St. Thérèse of Lisieux famously didn’t do anything. The “Little Flower” entered the convent at fifteen and died there of tuberculosis at twenty-four. Her one book, Story of a Soul, was only published after she died. Yet she was canonized just twenty-eight years after her death, her book became one of the Church’s classic works, and Pope St. John Paul II named her a Doctor of the Church in 1997. Thérèse may be the most beloved of modern saints.
Our attitude to the this world
The world’s your ship and not your home.
If I did not simply live from one moment to another, it would be impossible for me to be patient, but I only look at the present, I forget the past, and I take good care not to forestall the future.
Our sttitude to our own lives
It seems to me that nothing now hinders me from taking flight, for I no longer have any great desires, save to love, even unto dying of love. I am free, I have no fear, not even of what I most dreaded; I mean the fear of being a long time ill and consequently a burden to the Community. If it gives pleasure to the good God I willingly consent to see my life of suffering, both of soul and body, prolonged for years. Oh! no, I do not fear a long life. I do not shun the combat. “The Lord is the rock upon which I am founded. Who teaches my hands to fight and my fingers to war; He is my protector in whom I have hoped.” Never have I asked God to let me die young; it is true I have ever believed that it would be so, but without seeking to obtain it.

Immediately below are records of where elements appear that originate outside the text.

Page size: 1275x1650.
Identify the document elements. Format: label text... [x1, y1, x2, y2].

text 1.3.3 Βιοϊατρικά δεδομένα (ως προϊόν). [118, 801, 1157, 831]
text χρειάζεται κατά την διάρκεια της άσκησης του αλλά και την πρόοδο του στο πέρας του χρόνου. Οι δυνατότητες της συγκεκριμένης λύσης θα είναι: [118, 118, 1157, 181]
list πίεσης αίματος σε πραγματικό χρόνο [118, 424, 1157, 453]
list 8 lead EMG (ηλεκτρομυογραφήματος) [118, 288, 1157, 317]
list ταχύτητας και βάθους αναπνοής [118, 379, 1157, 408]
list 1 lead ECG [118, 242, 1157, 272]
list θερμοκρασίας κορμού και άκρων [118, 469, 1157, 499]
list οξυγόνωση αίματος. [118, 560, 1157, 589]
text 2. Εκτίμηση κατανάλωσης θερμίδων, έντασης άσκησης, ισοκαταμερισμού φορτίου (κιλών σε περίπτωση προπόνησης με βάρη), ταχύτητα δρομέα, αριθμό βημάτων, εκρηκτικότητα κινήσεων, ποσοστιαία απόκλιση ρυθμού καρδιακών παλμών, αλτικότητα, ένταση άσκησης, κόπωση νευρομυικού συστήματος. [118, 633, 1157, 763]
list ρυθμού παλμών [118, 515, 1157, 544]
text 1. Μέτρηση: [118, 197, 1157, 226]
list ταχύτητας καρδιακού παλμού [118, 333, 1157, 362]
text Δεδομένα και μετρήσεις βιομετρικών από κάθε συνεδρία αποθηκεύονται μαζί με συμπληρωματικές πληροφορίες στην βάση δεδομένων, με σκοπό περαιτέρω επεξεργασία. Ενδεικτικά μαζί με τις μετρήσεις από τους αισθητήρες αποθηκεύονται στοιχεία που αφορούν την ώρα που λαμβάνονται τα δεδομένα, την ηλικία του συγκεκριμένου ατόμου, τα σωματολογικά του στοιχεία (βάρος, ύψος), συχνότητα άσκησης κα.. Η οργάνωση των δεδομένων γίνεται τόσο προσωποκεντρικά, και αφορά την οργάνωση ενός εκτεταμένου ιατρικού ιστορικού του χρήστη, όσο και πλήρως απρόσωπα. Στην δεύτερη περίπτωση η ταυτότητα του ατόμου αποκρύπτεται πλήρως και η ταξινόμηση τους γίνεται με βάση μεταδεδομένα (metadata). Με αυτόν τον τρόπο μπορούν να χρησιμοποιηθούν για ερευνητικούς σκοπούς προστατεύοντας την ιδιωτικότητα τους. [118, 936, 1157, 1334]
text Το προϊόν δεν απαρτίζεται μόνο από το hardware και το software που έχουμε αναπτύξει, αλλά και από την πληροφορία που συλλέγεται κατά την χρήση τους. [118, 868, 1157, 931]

Our companions in this world, including the saints
It is the Lord, it is Jesus, Who is my judge. Therefore I will try always to think leniently of others, that He may judge me leniently, or rather not at all, since He says: “Judge not, and ye shall not be judged.”
Oh! What mysteries will be revealed to us later. . . . How often have I thought that I perhaps owe all the graces showered upon me to the earnest prayer of a little soul whom I shall know only in Heaven. It is God’s will that in this world by means of prayer Heavenly treasures should be imparted by souls one to another, so that when they reach the Fatherland they may love one another with a love born of gratitude, with an affection far, far exceeding the most ideal family affection upon earth.
Looking forward to Heaven
A day . . . an hour . . . and we shall have reached the port! My God, what shall we see then? What is that life which will never have an end? . . . Jesus will be the Soul of our soul. Unfathomable mystery! “Eye hath not seen, nor ear heard, neither hath it entered into the heart of man what great things God hath prepared for them that love him.” And this will all come soon — yes, very soon, if we ardently love Jesus.
How I thirst for Heaven — that blessed habitation where our love for Jesus will have no limit! But to get there we must suffer… we must weep . . . . Well, I wish to suffer all that shall please my Beloved, I wish to let Him do just as He wills with His “little ball.”
A sister said to Thérèse that beautiful Angels clothed in white robes, and of joyous and resplendent countenance, would bear away her soul to Heaven. She replied: “These imaginations do not help me: I can draw no sustenance except from the Truth. God and the Angels are pure Spirits, no one can see them as they really are, with corporal eyes. That is why I have never desired extraordinary favors. I would rather await the Eternal Vision.”
When I die, I will send down a shower of roses from the heavens, I will spend my Heaven by doing good on earth.